Floodlight or projector (noncut-off). This type of luminaire uses medium- to high-wattage floodlights for a tight, symmetrical beam control. Wide to narrow beam spreads are available, and the unit is normally used where a long throw of light is more important than controlling light trespass.

Ballasts. Ballasts are a part of security lighting that deserve close attention. A ballast modifies incoming voltage. It also controls current and provides the conditions necessary to start and operate electric discharge lamps--all those families of lamps except incandescent. Most ballasted lighting installations are fluorescent. Electromagnetic ballasts and electronic ballasts have pushed the life expectancy and energy efficiency of ballasts up to the point where retrofit is a cost-effective option.

Security managers must closely look at outdoor lighting that involves metal halide, high-pressure sodium, and low-pressure sodium lamps. The ballasts for these are specific and usually cannot be interchanged with other types of lighting. For this reason, retrofitting becomes an option only when the lamps involved are relatively new or when high-power rates in the area make the change of equipment cost-effective.

□ □ □ □

- [Check your understanding]
• a. Decide whether each statement agrees with the security lighting text, answering yes or no and quoting the words that settle it: (i) A ballast controls current. (ii) Incandescent lamps count among the electric discharge lamps that ballasts start and operate. (iii) Ballasts for high-pressure sodium lamps can usually be exchanged with those for other types of lighting.
• b. List every kind of lamp named in the final paragraph of the security lighting text.

- [Dataset]

□ □ □ □

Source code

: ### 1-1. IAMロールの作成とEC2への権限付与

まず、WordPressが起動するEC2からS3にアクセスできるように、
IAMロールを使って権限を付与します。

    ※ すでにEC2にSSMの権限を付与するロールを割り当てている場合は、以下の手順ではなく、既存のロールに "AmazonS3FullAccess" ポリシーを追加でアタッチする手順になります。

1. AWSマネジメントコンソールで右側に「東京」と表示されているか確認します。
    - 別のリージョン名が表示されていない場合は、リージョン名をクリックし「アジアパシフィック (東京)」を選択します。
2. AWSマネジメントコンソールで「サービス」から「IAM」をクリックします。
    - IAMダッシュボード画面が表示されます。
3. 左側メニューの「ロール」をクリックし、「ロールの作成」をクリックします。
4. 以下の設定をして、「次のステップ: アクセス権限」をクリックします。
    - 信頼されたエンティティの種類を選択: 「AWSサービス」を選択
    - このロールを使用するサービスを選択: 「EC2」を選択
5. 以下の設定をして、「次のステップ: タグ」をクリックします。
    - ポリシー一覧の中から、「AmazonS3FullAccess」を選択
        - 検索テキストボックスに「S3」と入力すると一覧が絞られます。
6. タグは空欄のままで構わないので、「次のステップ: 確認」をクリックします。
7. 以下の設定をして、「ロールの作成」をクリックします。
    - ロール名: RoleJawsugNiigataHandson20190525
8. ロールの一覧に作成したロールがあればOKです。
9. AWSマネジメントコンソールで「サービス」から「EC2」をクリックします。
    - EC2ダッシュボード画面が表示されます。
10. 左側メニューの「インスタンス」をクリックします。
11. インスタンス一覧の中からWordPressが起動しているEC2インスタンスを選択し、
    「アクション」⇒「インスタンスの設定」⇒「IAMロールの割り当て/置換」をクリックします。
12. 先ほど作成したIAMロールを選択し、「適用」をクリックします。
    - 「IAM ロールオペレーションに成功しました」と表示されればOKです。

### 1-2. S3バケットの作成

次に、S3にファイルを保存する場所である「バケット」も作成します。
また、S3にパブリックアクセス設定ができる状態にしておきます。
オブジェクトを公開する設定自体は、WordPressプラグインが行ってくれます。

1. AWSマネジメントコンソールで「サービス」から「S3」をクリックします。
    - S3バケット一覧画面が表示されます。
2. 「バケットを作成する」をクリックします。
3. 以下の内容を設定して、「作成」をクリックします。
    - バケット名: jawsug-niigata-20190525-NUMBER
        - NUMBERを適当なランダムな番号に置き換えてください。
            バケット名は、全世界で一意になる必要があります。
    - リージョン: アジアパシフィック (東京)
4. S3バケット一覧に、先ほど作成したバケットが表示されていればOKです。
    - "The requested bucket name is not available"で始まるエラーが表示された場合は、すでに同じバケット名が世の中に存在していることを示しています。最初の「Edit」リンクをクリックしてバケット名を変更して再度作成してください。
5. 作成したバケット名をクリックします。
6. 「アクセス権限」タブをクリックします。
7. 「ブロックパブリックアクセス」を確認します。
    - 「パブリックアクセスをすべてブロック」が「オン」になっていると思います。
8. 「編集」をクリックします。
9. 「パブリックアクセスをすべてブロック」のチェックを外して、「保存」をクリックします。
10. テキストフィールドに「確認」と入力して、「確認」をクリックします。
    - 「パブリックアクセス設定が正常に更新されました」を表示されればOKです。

□ □ □ □

- [Outputs by task]
• a.
(i) Yes: "It also controls current and provides the conditions necessary to start and operate electric discharge lamps"
(ii) No: "all those families of lamps except incandescent"
(iii) No: "The ballasts for these are specific and usually cannot be interchanged with other types of lighting."

• b. Metal halide, high-pressure sodium, and low-pressure sodium.